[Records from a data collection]
<<<<
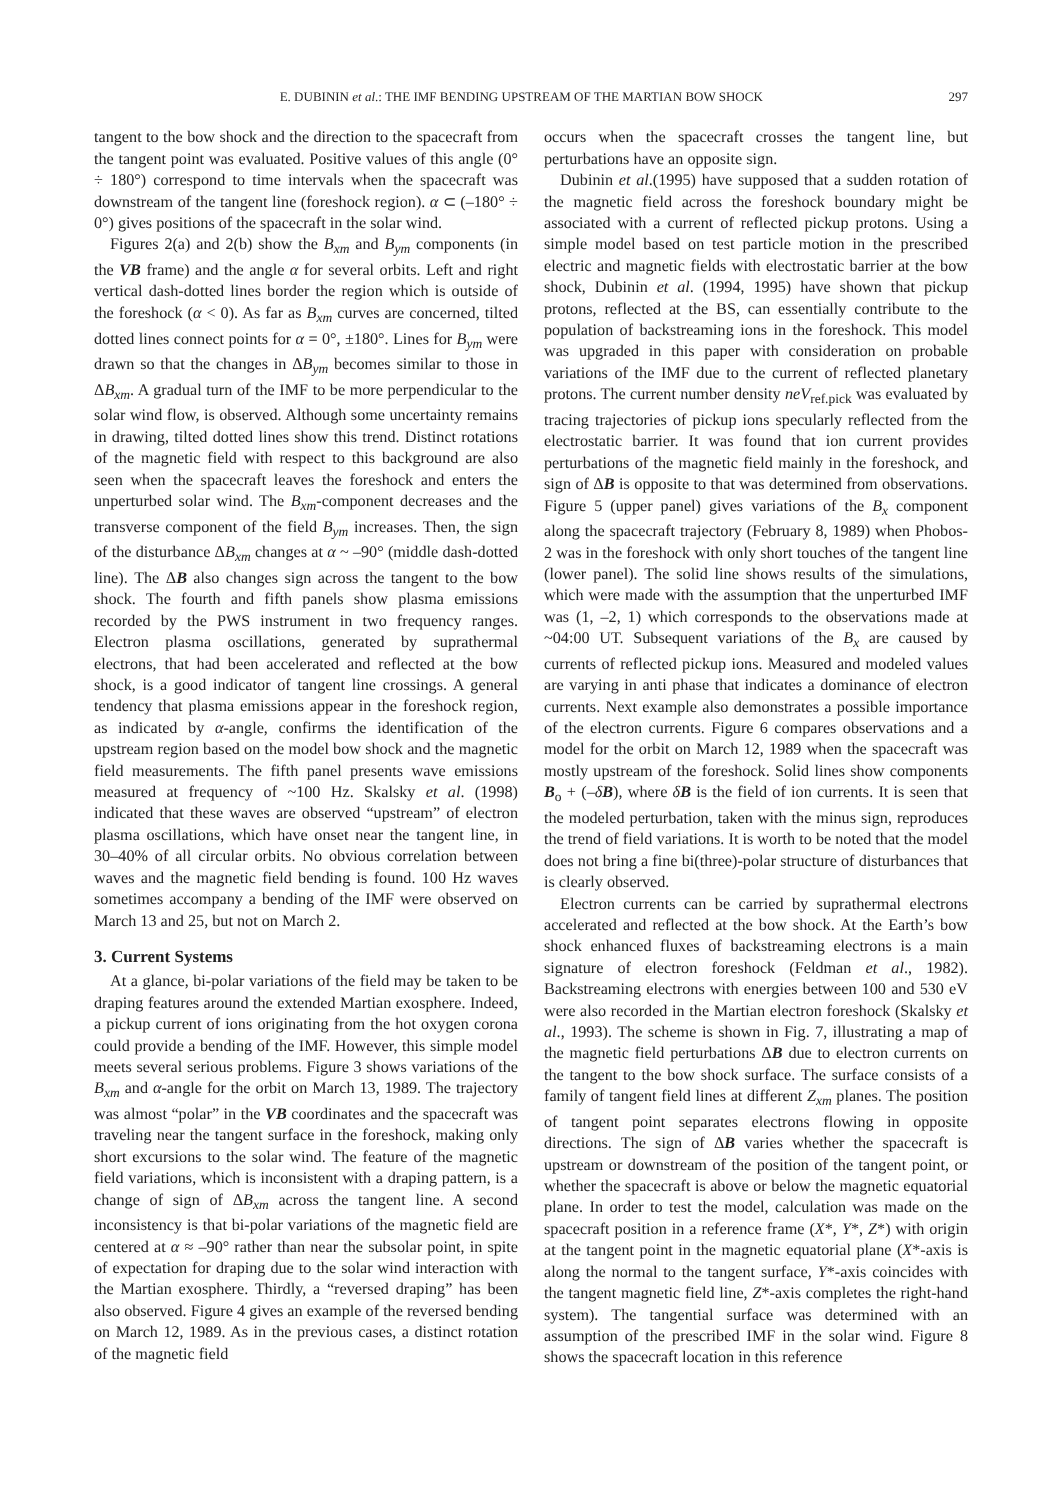E. DUBININ et al.: THE IMF BENDING UPSTREAM OF THE MARTIAN BOW SHOCK 297
tangent to the bow shock and the direction to the spacecraft from the tangent point was evaluated. Positive values of this angle (0° ÷ 180°) correspond to time intervals when the spacecraft was downstream of the tangent line (foreshock region). α ⊂ (–180° ÷ 0°) gives positions of the spacecraft in the solar wind.
Figures 2(a) and 2(b) show the B<sub>xm</sub> and B<sub>ym</sub> components (in the VB frame) and the angle α for several orbits. Left and right vertical dash-dotted lines border the region which is outside of the foreshock (α < 0). As far as B<sub>xm</sub> curves are concerned, tilted dotted lines connect points for α = 0°, ±180°. Lines for B<sub>ym</sub> were drawn so that the changes in ΔB<sub>ym</sub> becomes similar to those in ΔB<sub>xm</sub>. A gradual turn of the IMF to be more perpendicular to the solar wind flow, is observed. Although some uncertainty remains in drawing, tilted dotted lines show this trend. Distinct rotations of the magnetic field with respect to this background are also seen when the spacecraft leaves the foreshock and enters the unperturbed solar wind. The B<sub>xm</sub>-component decreases and the transverse component of the field B<sub>ym</sub> increases. Then, the sign of the disturbance ΔB<sub>xm</sub> changes at α ~ –90° (middle dash-dotted line). The ΔB also changes sign across the tangent to the bow shock. The fourth and fifth panels show plasma emissions recorded by the PWS instrument in two frequency ranges. Electron plasma oscillations, generated by suprathermal electrons, that had been accelerated and reflected at the bow shock, is a good indicator of tangent line crossings. A general tendency that plasma emissions appear in the foreshock region, as indicated by α-angle, confirms the identification of the upstream region based on the model bow shock and the magnetic field measurements. The fifth panel presents wave emissions measured at frequency of ~100 Hz. Skalsky et al. (1998) indicated that these waves are observed “upstream” of electron plasma oscillations, which have onset near the tangent line, in 30–40% of all circular orbits. No obvious correlation between waves and the magnetic field bending is found. 100 Hz waves sometimes accompany a bending of the IMF were observed on March 13 and 25, but not on March 2.
3. Current Systems
At a glance, bi-polar variations of the field may be taken to be draping features around the extended Martian exosphere. Indeed, a pickup current of ions originating from the hot oxygen corona could provide a bending of the IMF. However, this simple model meets several serious problems. Figure 3 shows variations of the B<sub>xm</sub> and α-angle for the orbit on March 13, 1989. The trajectory was almost “polar” in the VB coordinates and the spacecraft was traveling near the tangent surface in the foreshock, making only short excursions to the solar wind. The feature of the magnetic field variations, which is inconsistent with a draping pattern, is a change of sign of ΔB<sub>xm</sub> across the tangent line. A second inconsistency is that bi-polar variations of the magnetic field are centered at α ≈ –90° rather than near the subsolar point, in spite of expectation for draping due to the solar wind interaction with the Martian exosphere. Thirdly, a “reversed draping” has been also observed. Figure 4 gives an example of the reversed bending on March 12, 1989. As in the previous cases, a distinct rotation of the magnetic field
occurs when the spacecraft crosses the tangent line, but perturbations have an opposite sign.
Dubinin et al.(1995) have supposed that a sudden rotation of the magnetic field across the foreshock boundary might be associated with a current of reflected pickup protons. Using a simple model based on test particle motion in the prescribed electric and magnetic fields with electrostatic barrier at the bow shock, Dubinin et al. (1994, 1995) have shown that pickup protons, reflected at the BS, can essentially contribute to the population of backstreaming ions in the foreshock. This model was upgraded in this paper with consideration on probable variations of the IMF due to the current of reflected planetary protons. The current number density neV<sub>ref.pick</sub> was evaluated by tracing trajectories of pickup ions specularly reflected from the electrostatic barrier. It was found that ion current provides perturbations of the magnetic field mainly in the foreshock, and sign of ΔB is opposite to that was determined from observations. Figure 5 (upper panel) gives variations of the B<sub>x</sub> component along the spacecraft trajectory (February 8, 1989) when Phobos-2 was in the foreshock with only short touches of the tangent line (lower panel). The solid line shows results of the simulations, which were made with the assumption that the unperturbed IMF was (1, –2, 1) which corresponds to the observations made at ~04:00 UT. Subsequent variations of the B<sub>x</sub> are caused by currents of reflected pickup ions. Measured and modeled values are varying in anti phase that indicates a dominance of electron currents. Next example also demonstrates a possible importance of the electron currents. Figure 6 compares observations and a model for the orbit on March 12, 1989 when the spacecraft was mostly upstream of the foreshock. Solid lines show components B<sub>o</sub> + (–δB), where δB is the field of ion currents. It is seen that the modeled perturbation, taken with the minus sign, reproduces the trend of field variations. It is worth to be noted that the model does not bring a fine bi(three)-polar structure of disturbances that is clearly observed.
Electron currents can be carried by suprathermal electrons accelerated and reflected at the bow shock. At the Earth’s bow shock enhanced fluxes of backstreaming electrons is a main signature of electron foreshock (Feldman et al., 1982). Backstreaming electrons with energies between 100 and 530 eV were also recorded in the Martian electron foreshock (Skalsky et al., 1993). The scheme is shown in Fig. 7, illustrating a map of the magnetic field perturbations ΔB due to electron currents on the tangent to the bow shock surface. The surface consists of a family of tangent field lines at different Z<sub>xm</sub> planes. The position of tangent point separates electrons flowing in opposite directions. The sign of ΔB varies whether the spacecraft is upstream or downstream of the position of the tangent point, or whether the spacecraft is above or below the magnetic equatorial plane. In order to test the model, calculation was made on the spacecraft position in a reference frame (X*, Y*, Z*) with origin at the tangent point in the magnetic equatorial plane (X*-axis is along the normal to the tangent surface, Y*-axis coincides with the tangent magnetic field line, Z*-axis completes the right-hand system). The tangential surface was determined with an assumption of the prescribed IMF in the solar wind. Figure 8 shows the spacecraft location in this reference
>>>>
### Required action
What you give back should be exactly the lines from the top of the data above down to and including the line with "tangent to the bow shock and", minus any pictures.

### Answer box
E. DUBININ et al.: THE IMF BENDING UPSTREAM OF THE MARTIAN BOW SHOCK 297
tangent to the bow shock and the direction to the spacecraft from the tangent point was evaluated. Positive values of this angle (0° ÷ 180°) correspond to time intervals when the spacecraft was downstream of the tangent line (foreshock region). α ⊂ (–180° ÷ 0°) gives positions of the spacecraft in the solar wind.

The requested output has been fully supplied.